Dataset records below:

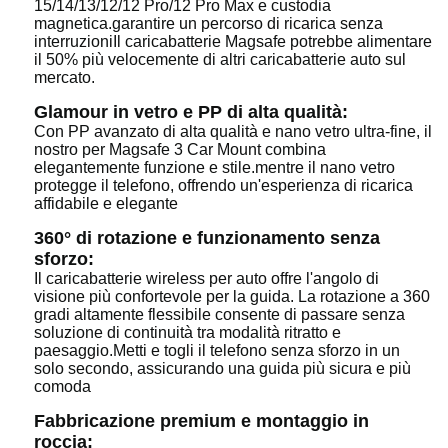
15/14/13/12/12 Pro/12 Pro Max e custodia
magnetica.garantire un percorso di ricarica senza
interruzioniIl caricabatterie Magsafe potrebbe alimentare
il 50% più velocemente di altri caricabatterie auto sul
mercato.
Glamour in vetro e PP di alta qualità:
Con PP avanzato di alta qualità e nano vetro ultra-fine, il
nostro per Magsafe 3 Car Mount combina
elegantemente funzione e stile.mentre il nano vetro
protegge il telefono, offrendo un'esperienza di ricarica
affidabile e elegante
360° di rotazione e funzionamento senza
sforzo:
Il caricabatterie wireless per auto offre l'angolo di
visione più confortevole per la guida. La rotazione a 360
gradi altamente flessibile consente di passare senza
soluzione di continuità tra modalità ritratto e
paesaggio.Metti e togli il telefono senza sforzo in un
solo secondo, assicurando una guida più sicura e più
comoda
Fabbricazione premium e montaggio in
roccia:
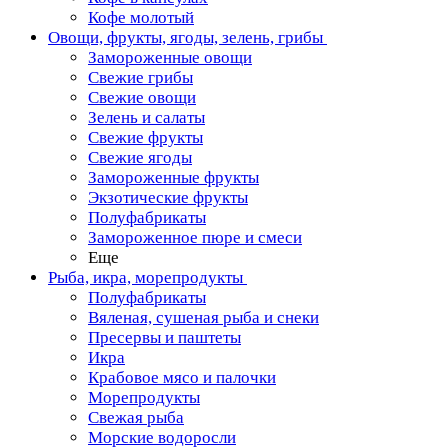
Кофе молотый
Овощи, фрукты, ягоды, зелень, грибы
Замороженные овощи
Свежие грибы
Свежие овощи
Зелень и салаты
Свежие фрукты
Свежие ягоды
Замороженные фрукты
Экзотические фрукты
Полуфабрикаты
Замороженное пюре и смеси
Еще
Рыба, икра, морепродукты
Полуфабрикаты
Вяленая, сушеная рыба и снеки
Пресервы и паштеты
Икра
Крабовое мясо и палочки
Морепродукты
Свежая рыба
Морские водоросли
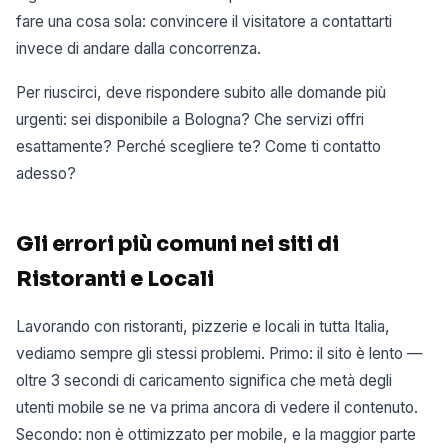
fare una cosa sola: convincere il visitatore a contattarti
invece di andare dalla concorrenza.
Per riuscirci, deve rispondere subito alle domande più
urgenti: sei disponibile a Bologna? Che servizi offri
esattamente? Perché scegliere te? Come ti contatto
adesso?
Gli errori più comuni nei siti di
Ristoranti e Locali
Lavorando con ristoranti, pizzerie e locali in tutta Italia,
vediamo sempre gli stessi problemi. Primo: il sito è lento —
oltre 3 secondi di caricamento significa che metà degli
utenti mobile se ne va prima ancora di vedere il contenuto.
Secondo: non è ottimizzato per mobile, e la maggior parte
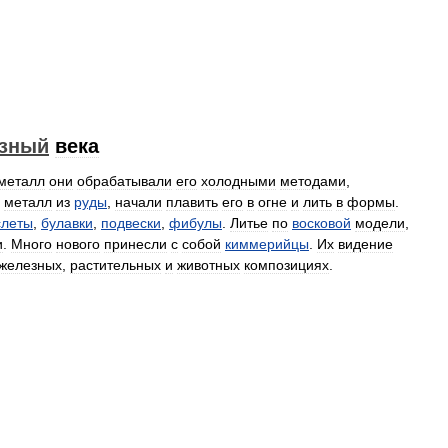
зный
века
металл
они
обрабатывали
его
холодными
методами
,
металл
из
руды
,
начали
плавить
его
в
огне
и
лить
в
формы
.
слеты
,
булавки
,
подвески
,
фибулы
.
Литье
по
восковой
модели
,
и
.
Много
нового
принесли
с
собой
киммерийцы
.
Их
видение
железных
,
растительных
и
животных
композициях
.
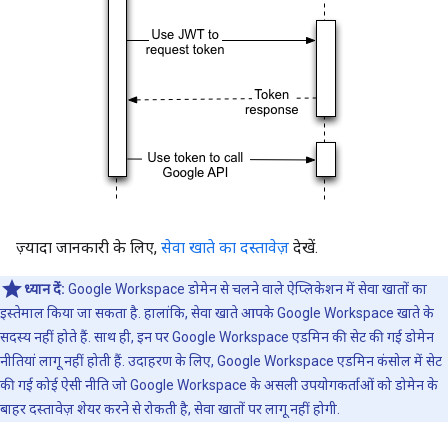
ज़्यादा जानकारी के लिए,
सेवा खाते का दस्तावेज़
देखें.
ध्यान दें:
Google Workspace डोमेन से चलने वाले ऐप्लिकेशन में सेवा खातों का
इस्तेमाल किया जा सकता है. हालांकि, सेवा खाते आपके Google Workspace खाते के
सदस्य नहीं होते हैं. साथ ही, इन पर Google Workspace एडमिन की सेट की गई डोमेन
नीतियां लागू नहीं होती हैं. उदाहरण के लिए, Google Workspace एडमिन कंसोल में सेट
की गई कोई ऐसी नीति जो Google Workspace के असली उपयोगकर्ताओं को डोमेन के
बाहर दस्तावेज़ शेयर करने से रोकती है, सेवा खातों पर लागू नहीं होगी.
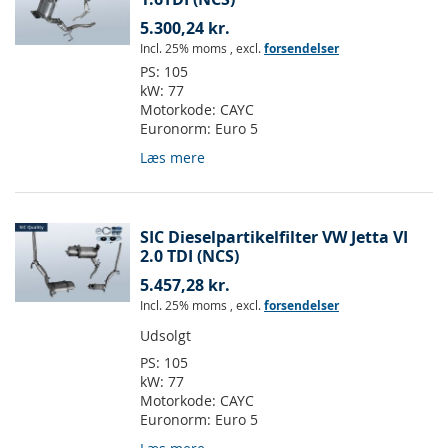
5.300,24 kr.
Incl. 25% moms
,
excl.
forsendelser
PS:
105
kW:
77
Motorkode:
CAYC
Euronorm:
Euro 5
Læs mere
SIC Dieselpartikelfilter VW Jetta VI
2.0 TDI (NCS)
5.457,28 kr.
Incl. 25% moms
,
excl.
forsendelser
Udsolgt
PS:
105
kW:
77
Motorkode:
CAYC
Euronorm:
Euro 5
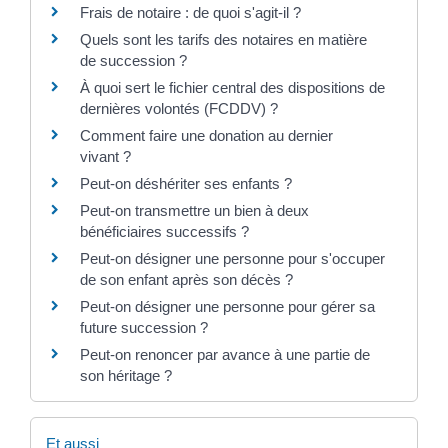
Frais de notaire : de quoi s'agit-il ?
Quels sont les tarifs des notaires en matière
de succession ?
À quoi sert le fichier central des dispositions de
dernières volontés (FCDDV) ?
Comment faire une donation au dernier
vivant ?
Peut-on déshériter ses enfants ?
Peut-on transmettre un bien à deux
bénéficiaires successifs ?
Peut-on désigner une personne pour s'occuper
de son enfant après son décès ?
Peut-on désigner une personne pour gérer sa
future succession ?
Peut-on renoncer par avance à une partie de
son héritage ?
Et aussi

End of Dataset records.

What you need to do:
Please retype, exactly as written, every line from the line containing "Peut-on désigner une personne pour gérer sa" through the last line of the records above, including both of those lines, and nothing else.

Reply:
Peut-on désigner une personne pour gérer sa
future succession ?
Peut-on renoncer par avance à une partie de
son héritage ?
Et aussi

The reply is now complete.